"Ha aspettato per tutta l'estate che la Juventus desse seguito al forte interesse manifestato nei suoi confronti". Sono queste le parole di Atangana riportate da Sky Sport. L'agente di Franck Kessie, oggi giocatore dell'Atalanta il quale sembrava ormai destinato a vestire la maglia bianconera, riserva un discorso mirato ai dirigenti della Vecchia Signora, svelando la sua versione dell'affare ormai saltato.
Il sogno Kessie sfumato in un giorno: "voleva sposare il progetto bianconero"
Sono ormai diversi anni che la Juventus tiene d'occhio l'ex Milan, ma a soffiarglielo è stato Percassi, agguerrito più dei bianconeri per ottenere l'ivoriano, un fuoriclasse nel centrocampo della Dea. Le indiscrezioni in merito alla trattativa si erano placate dopo l'intervento di Carnevali e la credenza popolare che l'ivoriano avesse mirato all'aspetto economico delle due trattative, ma una nuova ondata di polemiche sembrerebbe essere stata sollevata da Atangana. Secondo l'agente del calciatore, la Juventus avrebbe mostrato un forte interesse per Kessie, ma avrebbe aspettato troppo a lungo giocando male le proprie carte, situazione che, visti i risultati, è stata colta dall'Atalanta.
Con una lunga lettera, Atangana scrive: "Franck ha dimostrato concretamente, con i fatti e con rinunce economiche enormi, quanto desiderasse vestire la maglia della Juventus. Ha detto no a diverse proposte provenienti da altri club, alcune delle quali a cifre che sarebbero state oggettivamente irrinunciabili per la quasi totalità dei calciatori". Dunque, da quanto lascia intendere il procuratore, la trattativa c'era, la volontà del giocatore anche, ma sono mancate la continuità e la volontà dei dirigenti bianconeri.

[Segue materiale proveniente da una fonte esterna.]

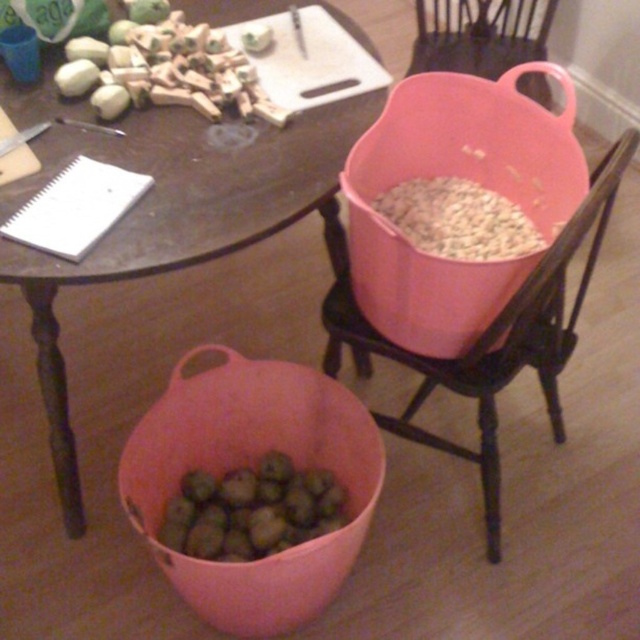
Does matte pink bowl at lower left appear under white matte seeds at upper right?

Yes, matte pink bowl at lower left is below white matte seeds at upper right.

Where is `matte pink bowl at lower left`? matte pink bowl at lower left is located at coordinates (253, 465).

You are a GUI agent. You are given a task and a screenshot of the screen. Output one action in this format:
    pyautogui.click(x=<x>, y=<y>)
    Task: Click on the matte wood table at center
    Image resolution: width=640 pixels, height=640 pixels.
    Given the screenshot: What is the action you would take?
    pyautogui.click(x=177, y=220)

Is point (108, 148) positioned in front of point (212, 608)?

Yes, point (108, 148) is in front of point (212, 608).

Who is more distant from viewer, (196, 196) or (298, 595)?

The point (298, 595) is behind.

The height and width of the screenshot is (640, 640). Find the location of `matte wood table at center`. matte wood table at center is located at coordinates point(177,220).

Does green matte wooden pieces at upper left come behind pink plastic chair at upper center?

That is False.

Is point (156, 61) positioned in front of point (528, 29)?

Yes.

The height and width of the screenshot is (640, 640). Find the location of `green matte wooden pieces at upper left`. green matte wooden pieces at upper left is located at coordinates (164, 70).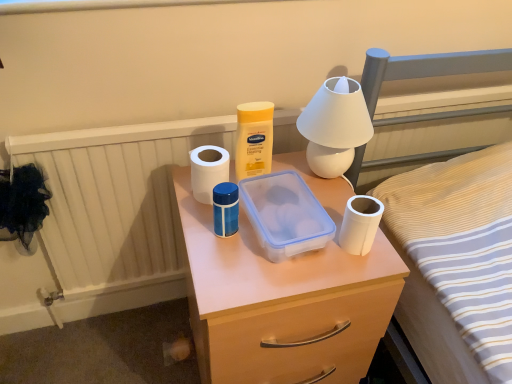
Where is `vacant space in front of white matte toilet paper at center, placed as the second toilet paper when sorted from front to back`? vacant space in front of white matte toilet paper at center, placed as the second toilet paper when sorted from front to back is located at coordinates (219, 249).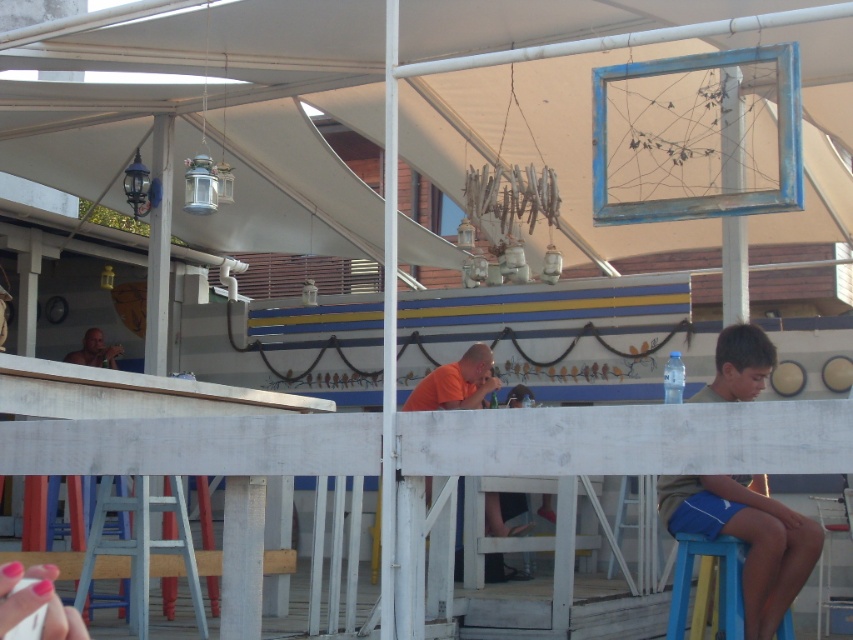
Who is shorter, orange matte shirt at center or shiny orange shirt at upper left?

shiny orange shirt at upper left is shorter.

Is point (466, 406) farther from viewer compared to point (114, 364)?

No, it is not.

Image resolution: width=853 pixels, height=640 pixels. In order to click on orange matte shirt at center in this screenshot , I will do `click(456, 381)`.

Is orange matte shirt at center positioned behind blue plastic stool at lower right?

Yes, it is behind blue plastic stool at lower right.

Which is in front, point (425, 397) or point (676, 616)?

Point (676, 616) is in front.

Locate an element on the screen. This screenshot has height=640, width=853. orange matte shirt at center is located at coordinates (456, 381).

Which is above, light brown shorts at right or shiny orange shirt at upper left?

Positioned higher is shiny orange shirt at upper left.

Does light brown shorts at right come in front of shiny orange shirt at upper left?

Yes.

Does point (756, 580) lie in front of point (107, 348)?

Yes.

You are a GUI agent. You are given a task and a screenshot of the screen. Output one action in this format:
    pyautogui.click(x=<x>, y=<y>)
    Task: Click on the light brown shorts at right
    
    Given the screenshot: What is the action you would take?
    pyautogui.click(x=747, y=538)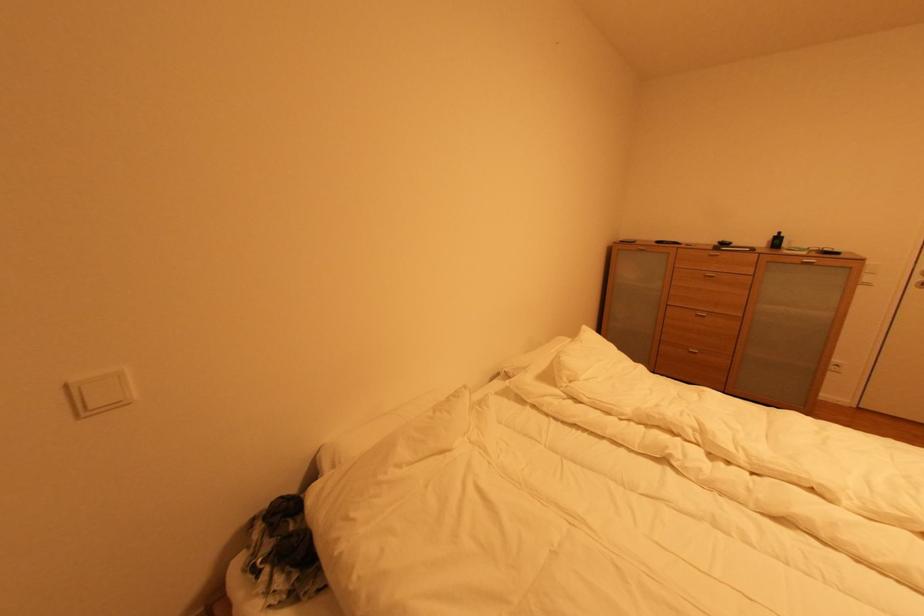
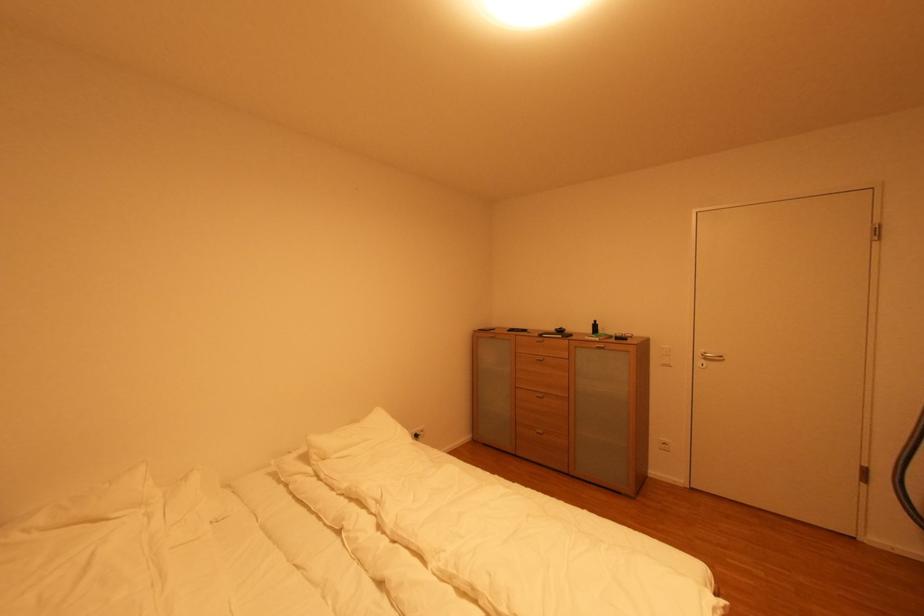
In the second image, find the point that corresponds to point 873,285 in the first image.

(670, 367)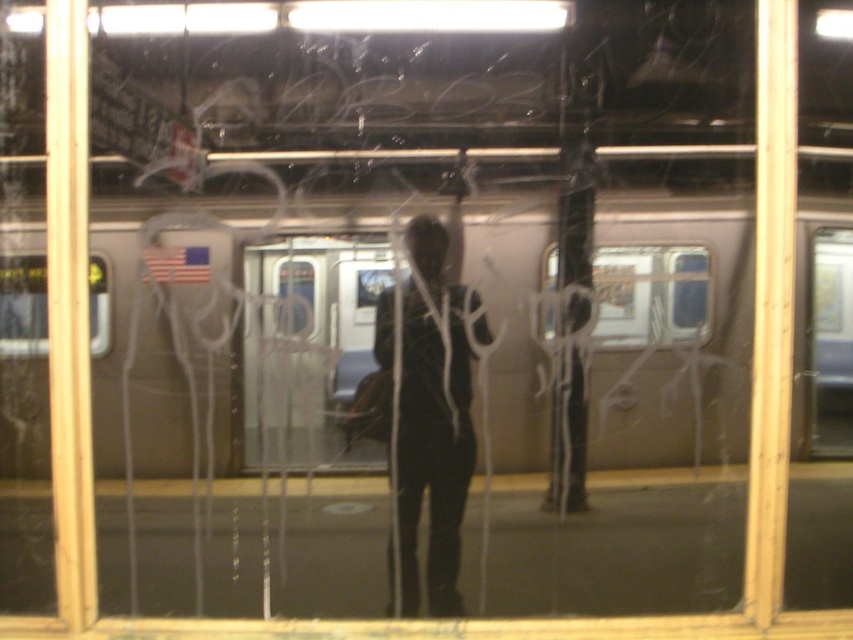
Question: Which point is farther from the camera taking this photo?

Choices:
 (A) (16, 456)
 (B) (463, 490)

Answer: (B)

Question: Does silver metallic train at center appear over clear glass train window at center?

Choices:
 (A) yes
 (B) no

Answer: (B)

Question: Which object is positioned farthest from the black matte clothing at center?

Choices:
 (A) clear glass train window at center
 (B) silver metallic train at center

Answer: (A)

Question: Is silver metallic train at center above black matte clothing at center?

Choices:
 (A) no
 (B) yes

Answer: (B)

Question: Is silver metallic train at center bigger than black matte clothing at center?

Choices:
 (A) yes
 (B) no

Answer: (A)

Question: Which point is closer to the camera?

Choices:
 (A) (805, 358)
 (B) (427, 372)

Answer: (A)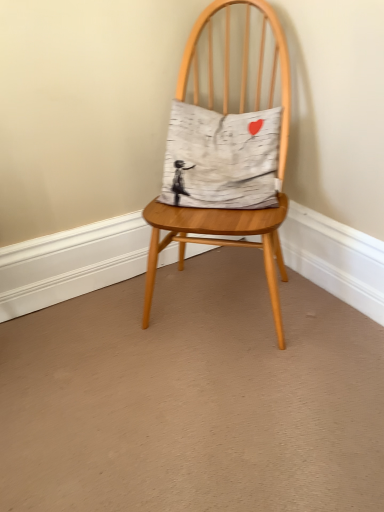
Question: Do you think wooden chair at center is within white cotton pillow at center, or outside of it?

Choices:
 (A) inside
 (B) outside

Answer: (B)

Question: Is wooden chair at center in front of or behind white cotton pillow at center in the image?

Choices:
 (A) behind
 (B) front

Answer: (B)

Question: Considering the positions of wooden chair at center and white cotton pillow at center in the image, is wooden chair at center bigger or smaller than white cotton pillow at center?

Choices:
 (A) small
 (B) big

Answer: (B)

Question: Considering their positions, is white cotton pillow at center located in front of or behind wooden chair at center?

Choices:
 (A) behind
 (B) front

Answer: (A)

Question: Would you say white cotton pillow at center is to the left or to the right of wooden chair at center in the picture?

Choices:
 (A) right
 (B) left

Answer: (B)

Question: From the image's perspective, relative to wooden chair at center, is white cotton pillow at center above or below?

Choices:
 (A) above
 (B) below

Answer: (A)

Question: Is white cotton pillow at center spatially inside wooden chair at center, or outside of it?

Choices:
 (A) outside
 (B) inside

Answer: (B)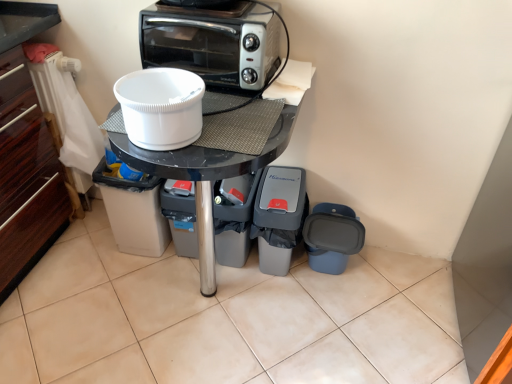
I want to click on free spot to the right of black glossy table at center, so click(x=349, y=316).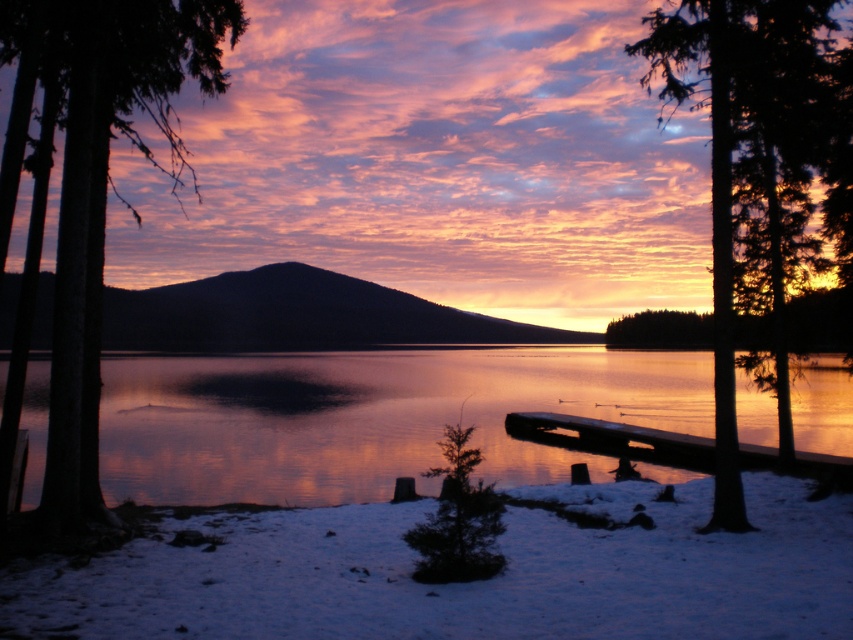
Is green matte tree at upper right positioned in front of wooden dock at lower right?

That is True.

Is point (726, 125) less distant than point (773, 449)?

Yes, it is in front of point (773, 449).

This screenshot has width=853, height=640. I want to click on green matte tree at upper right, so click(x=751, y=168).

This screenshot has height=640, width=853. I want to click on green matte tree at upper right, so click(751, 168).

Measure the distance from green matte tree at upper right to smooth bark tree at left.

green matte tree at upper right is 14.11 meters from smooth bark tree at left.

What do you see at coordinates (751, 168) in the screenshot? I see `green matte tree at upper right` at bounding box center [751, 168].

Locate an element on the screen. This screenshot has width=853, height=640. green matte tree at upper right is located at coordinates (751, 168).

Which is above, smooth bark tree at left or wooden dock at lower right?

smooth bark tree at left is higher up.

The width and height of the screenshot is (853, 640). I want to click on smooth bark tree at left, so click(105, 189).

Where is `smooth bark tree at left`? smooth bark tree at left is located at coordinates (105, 189).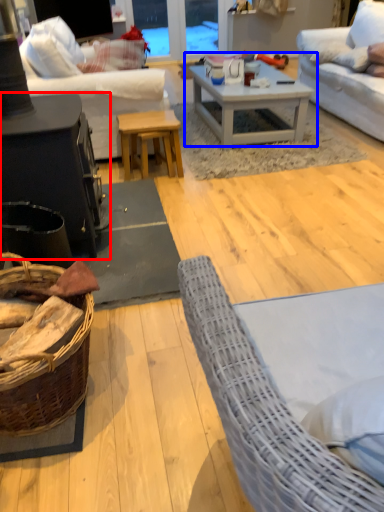
Question: Which object is further to the camera taking this photo, table (highlighted by a red box) or coffee table (highlighted by a blue box)?

Choices:
 (A) table
 (B) coffee table

Answer: (B)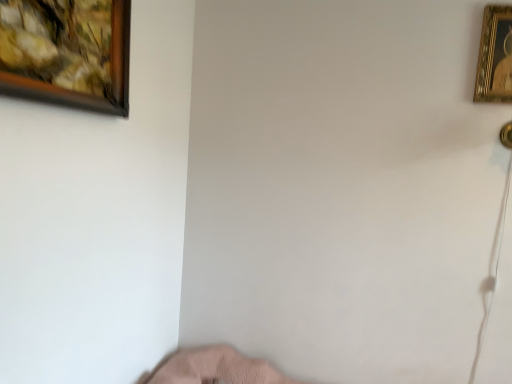
Question: From a real-world perspective, is gold metallic picture frame at upper right, the second picture frame in the front-to-back sequence, located beneath wooden framed painting at upper left, positioned as the 2th picture frame in back-to-front order?

Choices:
 (A) no
 (B) yes

Answer: (A)

Question: Does gold metallic picture frame at upper right, the second picture frame in the front-to-back sequence, have a larger size compared to wooden framed painting at upper left, which ranks as the second picture frame in right-to-left order?

Choices:
 (A) yes
 (B) no

Answer: (B)

Question: Is gold metallic picture frame at upper right, which is the 1th picture frame in back-to-front order, in contact with wooden framed painting at upper left, which is the first picture frame in left-to-right order?

Choices:
 (A) yes
 (B) no

Answer: (B)

Question: Is gold metallic picture frame at upper right, the second picture frame in the front-to-back sequence, wider than wooden framed painting at upper left, which is the 1th picture frame in front-to-back order?

Choices:
 (A) yes
 (B) no

Answer: (B)

Question: From the image's perspective, would you say gold metallic picture frame at upper right, which is the 1th picture frame in back-to-front order, is positioned over wooden framed painting at upper left, which ranks as the second picture frame in right-to-left order?

Choices:
 (A) yes
 (B) no

Answer: (A)

Question: Is wooden framed painting at upper left, which is the first picture frame in left-to-right order, at the back of gold metallic picture frame at upper right, which is the 1th picture frame in back-to-front order?

Choices:
 (A) no
 (B) yes

Answer: (A)

Question: Does wooden framed painting at upper left, which ranks as the second picture frame in right-to-left order, lie behind gold metallic picture frame at upper right, which is counted as the second picture frame, starting from the left?

Choices:
 (A) no
 (B) yes

Answer: (A)

Question: Is wooden framed painting at upper left, which is the first picture frame in left-to-right order, thinner than gold metallic picture frame at upper right, the second picture frame in the front-to-back sequence?

Choices:
 (A) no
 (B) yes

Answer: (A)

Question: Is gold metallic picture frame at upper right, which is the 1th picture frame in back-to-front order, surrounded by wooden framed painting at upper left, which is the 1th picture frame in front-to-back order?

Choices:
 (A) no
 (B) yes

Answer: (A)

Question: Considering the relative sizes of wooden framed painting at upper left, which is the first picture frame in left-to-right order, and gold metallic picture frame at upper right, marked as the first picture frame in a right-to-left arrangement, in the image provided, is wooden framed painting at upper left, which is the first picture frame in left-to-right order, bigger than gold metallic picture frame at upper right, marked as the first picture frame in a right-to-left arrangement,?

Choices:
 (A) no
 (B) yes

Answer: (B)

Question: Is wooden framed painting at upper left, which is the first picture frame in left-to-right order, in contact with gold metallic picture frame at upper right, marked as the first picture frame in a right-to-left arrangement?

Choices:
 (A) yes
 (B) no

Answer: (B)

Question: From the image's perspective, is wooden framed painting at upper left, which ranks as the second picture frame in right-to-left order, on top of gold metallic picture frame at upper right, the second picture frame in the front-to-back sequence?

Choices:
 (A) no
 (B) yes

Answer: (A)

Question: In terms of size, does gold metallic picture frame at upper right, marked as the first picture frame in a right-to-left arrangement, appear bigger or smaller than wooden framed painting at upper left, which is the 1th picture frame in front-to-back order?

Choices:
 (A) big
 (B) small

Answer: (B)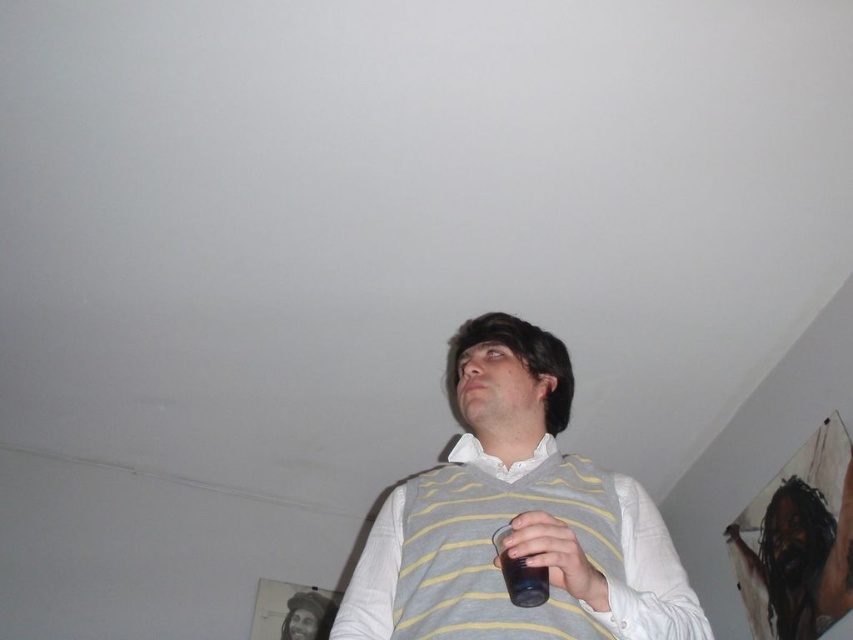
From the picture: Is gray striped sweater at center wider than matte black cup at lower center?

In fact, gray striped sweater at center might be narrower than matte black cup at lower center.

Is point (773, 628) less distant than point (541, 556)?

No, it is behind (541, 556).

Does point (786, 579) come behind point (596, 586)?

Yes, point (786, 579) is farther from viewer.

Image resolution: width=853 pixels, height=640 pixels. I want to click on gray striped sweater at center, so click(x=796, y=561).

Which of these two, yellow striped sweater vest at center or matte black cup at lower center, stands taller?

yellow striped sweater vest at center is taller.

Does yellow striped sweater vest at center have a lesser height compared to matte black cup at lower center?

Incorrect, yellow striped sweater vest at center's height does not fall short of matte black cup at lower center's.

The height and width of the screenshot is (640, 853). Find the location of `yellow striped sweater vest at center`. yellow striped sweater vest at center is located at coordinates (515, 518).

Identify the location of yellow striped sweater vest at center. The height and width of the screenshot is (640, 853). (515, 518).

Is yellow striped sweater vest at center taller than gray striped sweater at center?

No, yellow striped sweater vest at center is not taller than gray striped sweater at center.

Does yellow striped sweater vest at center appear on the left side of gray striped sweater at center?

Indeed, yellow striped sweater vest at center is positioned on the left side of gray striped sweater at center.

What do you see at coordinates (515, 518) in the screenshot? The height and width of the screenshot is (640, 853). I see `yellow striped sweater vest at center` at bounding box center [515, 518].

The image size is (853, 640). Find the location of `yellow striped sweater vest at center`. yellow striped sweater vest at center is located at coordinates (515, 518).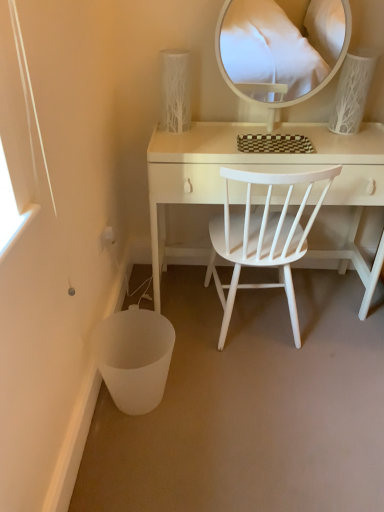
Where is `free space in front of white textured vase at upper right, the second table lamp positioned from the left`? The image size is (384, 512). free space in front of white textured vase at upper right, the second table lamp positioned from the left is located at coordinates (356, 144).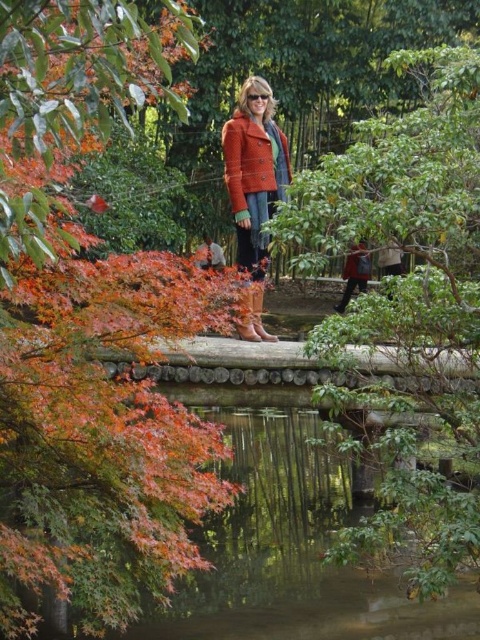
You are a photographer trying to capture the woman in the scene. You notice the matte orange coat at center and the light brown leather boots at center. Which item is located lower on her body?

The matte orange coat at center is positioned under the light brown leather boots at center, so the matte orange coat at center is lower on her body.

You are a photographer trying to capture the woman on the bridge. You have a camera with a zoom lens. You want to focus on the matte orange coat at center without the red fabric backpack at right appearing in the foreground. Is this possible?

The red fabric backpack at right is behind the matte orange coat at center, so focusing on the matte orange coat at center would place the red fabric backpack at right in the background, not the foreground. Therefore, the backpack won t obstruct the foreground view of the coat.

You are a photographer trying to capture the woman in the scene. You want to ensure that both the matte orange coat at center and the light brown leather boots at center are clearly visible in your shot. Based on their positions, which item might be partially obscured if you focus on the other?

"Aveva alternative, ma ha aspettato la Juventus"
Secondo il procuratore, nella testa dell'ivoriano c'era solo la Juve, nonostante le diverse proposte ricevute e analizzate: "Franck non ha aspettato la Juventus perchè non avesse alternative: ha aspettato per tutta l'estate perchè la Juventus desse seguito al forte interesse manifestato nei suoi confronti, perchè era convinto della sua scelta - continua - Abbiamo compreso le esigenze del club, abbiamo accettato di aspettare e abbiamo dato alla Juventus il tempo necessario per effettuare alcune opzioni in uscita e creare le condizioni economiche per formulare una proposta".
Poco dopo questo punto della lettera, arriva la smentita verso le parole di Carnevali: "La sua priorità a quel punto non era massimizzare il proprio guadagno, ma andare alla Juventus. Desiderare una maglia non può significare rinunciare alla propria dignità". La lettera si conclude con due dichiarazioni importanti e mirate ai dirigenti bianconeri: "Ha scelto Bergamo perchè lì si è sentito desiderato, rispettato e valorizzato" e "Per quanto mi riguarda, gli interessi dei miei assistiti vengono prima dei miei. Sempre".